“O eng. Sócrates considera demonstrado que não houve irregularidades no licenciamento ambiental do Freeport. Eu considero curiosa a forma como um instituto subsidiário do Ministério do Ambiente por ele chefiado recusou, em 1999 ou 2000, a construção de um cemitério municipal na zona que acabaria arrasada pelo outlet, dado que a construção "contrariava o espírito" (embora favorecesse os espíritos) da zona e "provocaria o aumento da densidade humana".
O eng. Sócrates declara que as conclusões da Procuradoria-Geral no processo Freeport provam a "enormidade das calúnias" lançadas sobre a sua pessoa. Ou, digo eu, a razoabilidade das acusações lançadas sobre a Procuradoria-Geral, a qual, segundo os jornais, obstou a que os procuradores do Ministério Público sequer interrogassem o eng. Sócrates.
O eng. Sócrates acha "extraordinário que ainda haja quem pretenda ver" na declaração dele "um exercício de vitimização artificial". Eu não acho.

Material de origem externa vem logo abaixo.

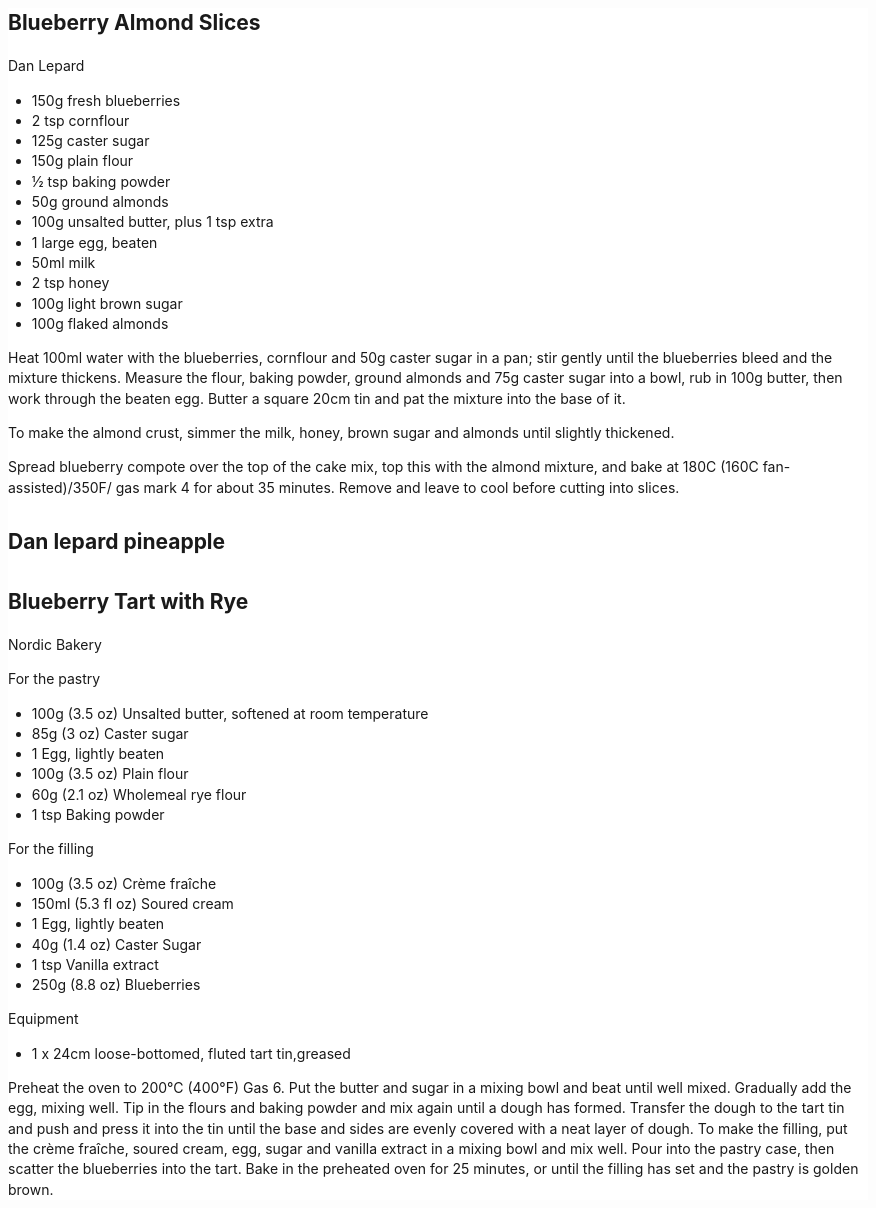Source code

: ## Blueberry Almond Slices
Dan Lepard

* 150g fresh blueberries
* 2 tsp cornflour
* 125g caster sugar
* 150g plain flour
* ½ tsp baking powder
* 50g ground almonds
* 100g unsalted butter, plus 1 tsp extra
* 1 large egg, beaten
* 50ml milk
* 2 tsp honey
* 100g light brown sugar
* 100g flaked almonds

Heat 100ml water with the blueberries, cornflour and 50g caster sugar in a pan; stir gently until the blueberries bleed and the mixture thickens. Measure the flour, baking powder, ground almonds and 75g caster sugar into a bowl, rub in 100g butter, then work through the beaten egg. Butter a square 20cm tin and pat the mixture into the base of it.

To make the almond crust, simmer the milk, honey, brown sugar and almonds until slightly thickened.

Spread blueberry compote over the top of the cake mix, top this with the almond mixture, and bake at 180C (160C fan-assisted)/350F/ gas mark 4 for about 35 minutes. Remove and leave to cool before cutting into slices.

## Dan lepard pineapple

##  Blueberry Tart with Rye
Nordic Bakery

For the pastry
- 100g (3.5 oz) Unsalted butter, softened at room temperature
- 85g (3 oz) Caster sugar
- 1 Egg, lightly beaten
- 100g (3.5 oz) Plain flour
- 60g (2.1 oz) Wholemeal rye flour
- 1 tsp Baking powder

For the filling
- 100g (3.5 oz) Crème fraîche
- 150ml (5.3 fl oz) Soured cream
- 1 Egg, lightly beaten
- 40g (1.4 oz) Caster Sugar
- 1 tsp Vanilla extract
- 250g (8.8 oz) Blueberries

Equipment
- 1 x 24cm loose-bottomed, fluted tart tin,greased

Preheat the oven to 200°C (400°F) Gas 6.
Put the butter and sugar in a mixing bowl and beat until well mixed. Gradually add the egg, mixing well. Tip in the flours and baking powder and mix again until a dough has formed. Transfer the dough to the tart tin and push and press it into the tin until the base and sides are evenly covered with a neat layer of dough.
To make the filling, put the crème fraîche, soured cream, egg, sugar and vanilla extract in a mixing bowl and mix well. Pour into the pastry case, then scatter the blueberries into the tart. Bake in the preheated oven for 25 minutes, or until the filling has set and the pastry is golden brown.
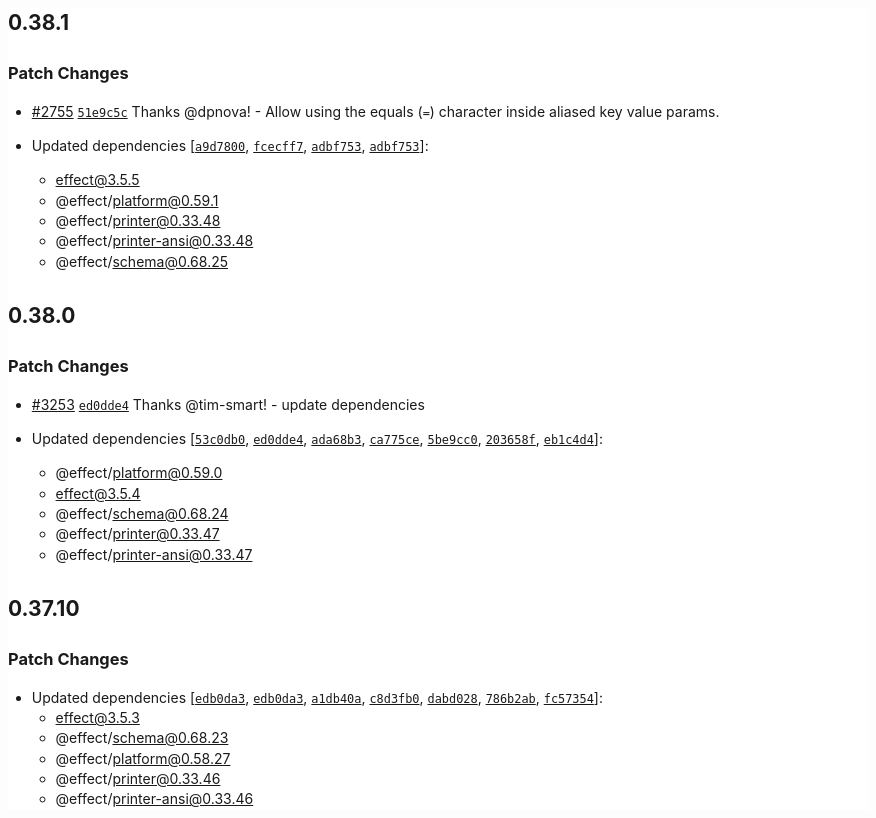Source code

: ## 0.38.1

### Patch Changes

- [#2755](https://github.com/Effect-TS/effect/pull/2755) [`51e9c5c`](https://github.com/Effect-TS/effect/commit/51e9c5c87f849ef1a013de4b4c35d397acb1e147) Thanks @dpnova! - Allow using the equals (`=`) character inside aliased key value params.

- Updated dependencies [[`a9d7800`](https://github.com/Effect-TS/effect/commit/a9d7800f6a253192b653d77778b0674f39b1ca39), [`fcecff7`](https://github.com/Effect-TS/effect/commit/fcecff7f7e12b295a252f124861b801c73072151), [`adbf753`](https://github.com/Effect-TS/effect/commit/adbf75340a9db15dc5cadc66e911a8978a195a65), [`adbf753`](https://github.com/Effect-TS/effect/commit/adbf75340a9db15dc5cadc66e911a8978a195a65)]:
  - effect@3.5.5
  - @effect/platform@0.59.1
  - @effect/printer@0.33.48
  - @effect/printer-ansi@0.33.48
  - @effect/schema@0.68.25

## 0.38.0

### Patch Changes

- [#3253](https://github.com/Effect-TS/effect/pull/3253) [`ed0dde4`](https://github.com/Effect-TS/effect/commit/ed0dde4888e6f1a97ad5bba06b755d26a6a1c52e) Thanks @tim-smart! - update dependencies

- Updated dependencies [[`53c0db0`](https://github.com/Effect-TS/effect/commit/53c0db06872d5b5edea2a706e83249908385325c), [`ed0dde4`](https://github.com/Effect-TS/effect/commit/ed0dde4888e6f1a97ad5bba06b755d26a6a1c52e), [`ada68b3`](https://github.com/Effect-TS/effect/commit/ada68b3e61c67907c2a281c024c84d818186ca4c), [`ca775ce`](https://github.com/Effect-TS/effect/commit/ca775cec53baebc1a43d9b8852a3ac6726178498), [`5be9cc0`](https://github.com/Effect-TS/effect/commit/5be9cc044025a9541b9b7acefa2d3fc05fa1301b), [`203658f`](https://github.com/Effect-TS/effect/commit/203658f8001c132b25764ab70344b171683b554c), [`eb1c4d4`](https://github.com/Effect-TS/effect/commit/eb1c4d44e54b9d8d201a366d1ff94face2a6dcd3)]:
  - @effect/platform@0.59.0
  - effect@3.5.4
  - @effect/schema@0.68.24
  - @effect/printer@0.33.47
  - @effect/printer-ansi@0.33.47

## 0.37.10

### Patch Changes

- Updated dependencies [[`edb0da3`](https://github.com/Effect-TS/effect/commit/edb0da383746d760f35d8582f5fb0cc0eeca9217), [`edb0da3`](https://github.com/Effect-TS/effect/commit/edb0da383746d760f35d8582f5fb0cc0eeca9217), [`a1db40a`](https://github.com/Effect-TS/effect/commit/a1db40a650ab842e778654f0d88e80f2ef4fd6f3), [`c8d3fb0`](https://github.com/Effect-TS/effect/commit/c8d3fb0fe23585f6efb724af51fbab3ba1ad6e83), [`dabd028`](https://github.com/Effect-TS/effect/commit/dabd028decf9b7983ca16ebe0f48c05c11a84b68), [`786b2ab`](https://github.com/Effect-TS/effect/commit/786b2ab29d525c877bb84035dac9e2d6499339d1), [`fc57354`](https://github.com/Effect-TS/effect/commit/fc573547d41667016fce05eaee75960fcc6dce4d)]:
  - effect@3.5.3
  - @effect/schema@0.68.23
  - @effect/platform@0.58.27
  - @effect/printer@0.33.46
  - @effect/printer-ansi@0.33.46
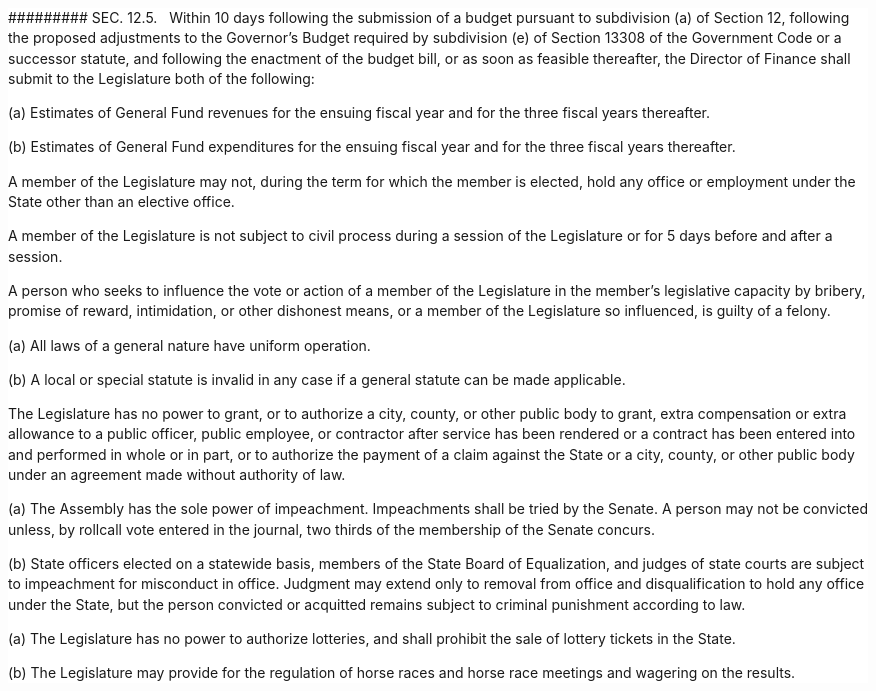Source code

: 

######### SEC. 12.5.  
Within 10 days following the submission of a budget pursuant to subdivision (a) of Section 12, following the proposed adjustments to the Governor’s Budget required by subdivision (e) of Section 13308 of the Government Code or a successor statute, and following the enactment of the budget bill, or as soon as feasible thereafter, the Director of Finance shall submit to the Legislature both of the following:

(a) Estimates of General Fund revenues for the ensuing fiscal year and for the three fiscal years thereafter.

(b) Estimates of General Fund expenditures for the ensuing fiscal year and for the three fiscal years thereafter.



A member of the Legislature may not, during the term for which the member is elected, hold any office or employment under the State other than an elective office.



A member of the Legislature is not subject to civil process during a session of the Legislature or for 5 days before and after a session.



A person who seeks to influence the vote or action of a member of the Legislature in the member’s legislative capacity by bribery, promise of reward, intimidation, or other dishonest means, or a member of the Legislature so influenced, is guilty of a felony.



(a) All laws of a general nature have uniform operation.

(b) A local or special statute is invalid in any case if a general statute can be made applicable.



The Legislature has no power to grant, or to authorize a city, county, or other public body to grant, extra compensation or extra allowance to a public officer, public employee, or contractor after service has been rendered or a contract has been entered into and performed in whole or in part, or to authorize the payment of a claim against the State or a city, county, or other public body under an agreement made without authority of law.



(a) The Assembly has the sole power of impeachment. Impeachments shall be tried by the Senate. A person may not be convicted unless, by rollcall vote entered in the journal, two thirds of the membership of the Senate concurs.

(b) State officers elected on a statewide basis, members of the State Board of Equalization, and judges of state courts are subject to impeachment for misconduct in office. Judgment may extend only to removal from office and disqualification to hold any office under the State, but the person convicted or acquitted remains subject to criminal punishment according to law.



(a) The Legislature has no power to authorize lotteries, and shall prohibit the sale of lottery tickets in the State.

(b) The Legislature may provide for the regulation of horse races and horse race meetings and wagering on the results.
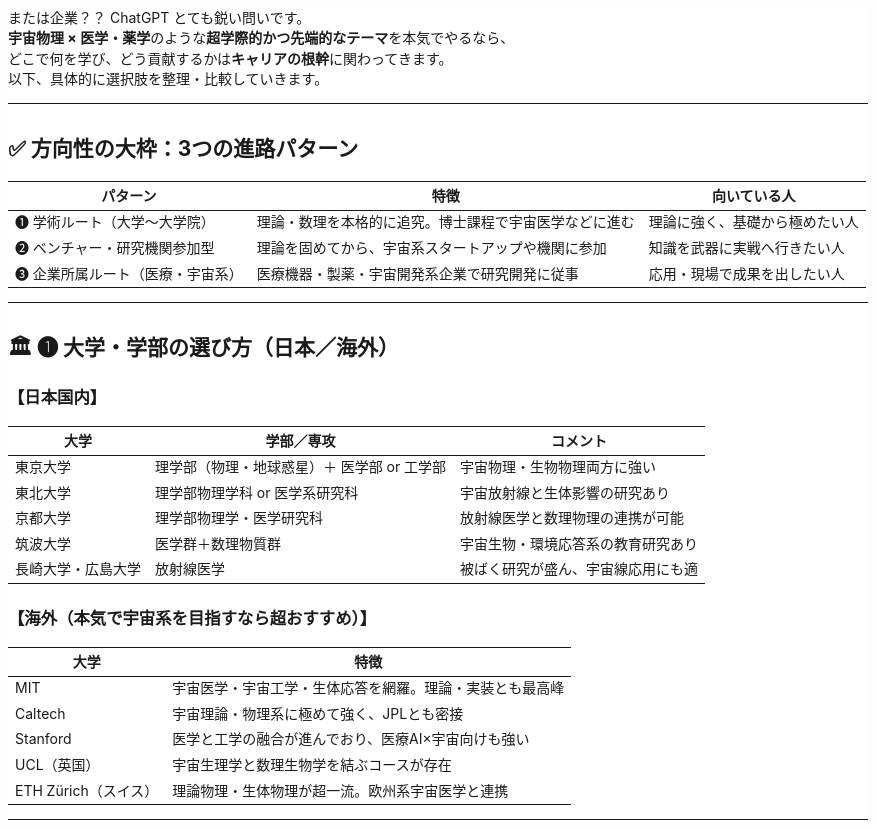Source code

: または企業？？
ChatGPT
とても鋭い問いです。  
**宇宙物理 × 医学・薬学**のような**超学際的かつ先端的なテーマ**を本気でやるなら、  
どこで何を学び、どう貢献するかは**キャリアの根幹**に関わってきます。  
以下、具体的に選択肢を整理・比較していきます。

---

## ✅ 方向性の大枠：3つの進路パターン

| パターン | 特徴 | 向いている人 |
|----------|------|---------------|
| ❶ 学術ルート（大学〜大学院） | 理論・数理を本格的に追究。博士課程で宇宙医学などに進む | 理論に強く、基礎から極めたい人 |
| ❷ ベンチャー・研究機関参加型 | 理論を固めてから、宇宙系スタートアップや機関に参加 | 知識を武器に実戦へ行きたい人 |
| ❸ 企業所属ルート（医療・宇宙系） | 医療機器・製薬・宇宙開発系企業で研究開発に従事 | 応用・現場で成果を出したい人 |

---

## 🏛️ ❶ 大学・学部の選び方（日本／海外）

### 【日本国内】

| 大学 | 学部／専攻 | コメント |
|------|------------|----------|
| 東京大学 | 理学部（物理・地球惑星）＋ 医学部 or 工学部 | 宇宙物理・生物物理両方に強い |
| 東北大学 | 理学部物理学科 or 医学系研究科 | 宇宙放射線と生体影響の研究あり |
| 京都大学 | 理学部物理学・医学研究科 | 放射線医学と数理物理の連携が可能 |
| 筑波大学 | 医学群＋数理物質群 | 宇宙生物・環境応答系の教育研究あり |
| 長崎大学・広島大学 | 放射線医学 | 被ばく研究が盛ん、宇宙線応用にも適 |

### 【海外（本気で宇宙系を目指すなら超おすすめ）】

| 大学 | 特徴 |
|------|------|
| MIT | 宇宙医学・宇宙工学・生体応答を網羅。理論・実装とも最高峰 |
| Caltech | 宇宙理論・物理系に極めて強く、JPLとも密接 |
| Stanford | 医学と工学の融合が進んでおり、医療AI×宇宙向けも強い |
| UCL（英国） | 宇宙生理学と数理生物学を結ぶコースが存在 |
| ETH Zürich（スイス） | 理論物理・生体物理が超一流。欧州系宇宙医学と連携 |

---
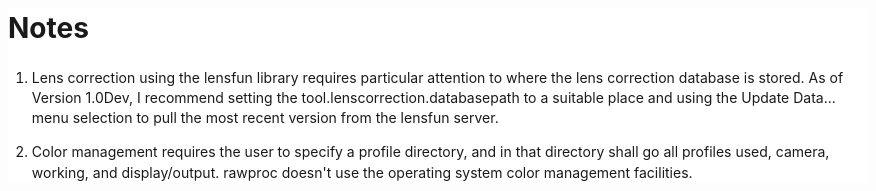 # Notes

1. Lens correction using the lensfun library requires particular attention to where the lens correction database is stored.
As of Version 1.0Dev, I recommend setting the tool.lenscorrection.databasepath to a suitable place and using the Update Data... menu selection to pull the most recent version from the lensfun server.

2. Color management requires the user to specify a profile directory, and in that directory shall go all profiles used, 
camera, working, and display/output.  rawproc doesn't use the operating system color management facilities.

O eng. Sócrates espera que esta seja a última vez que fala no assunto. Embora sem convicção, eu também.
Não é por o eng. Sócrates aguentar as sucessivas "cabalas" que teimam em manchar o seu excelentíssimo nome que se explica a respectiva sobrevivência política. Pelo contrário, ele sobrevive justamente à custa das "cabalas", cuja curiosa inconsequência judicial alimenta a aura de perseguido que tão bem explora. Da Independente ao Freeport, com passagem pela Cova da Beira, pelo apartamento lisboeta e pelos projectos da Guarda, a história dos mandatos do eng. Sócrates resume-se à história das trapalhadas que o perseguem.
Infelizmente, as trapalhadas prejudicam a contemplação do resto, e o resto é a prodigiosa inaptidão do senhor primeiro-ministro para o cargo que ocupa. Sem as insinuações do Freeport e imbróglios afins e sem a "vitimização artificial" que se lhes seguiu, seriam flagrantes o desgraçado saldo político, económico e social destes cinco anos e meio e a horrífica factura deixada aos anos que virão. Assim, um número cada vez menor mas ainda significativo de cidadãos olha o eng. Sócrates e vê nele um resistente, o resistente à infâmia que finge ser e não o resistente à realidade que de facto é.”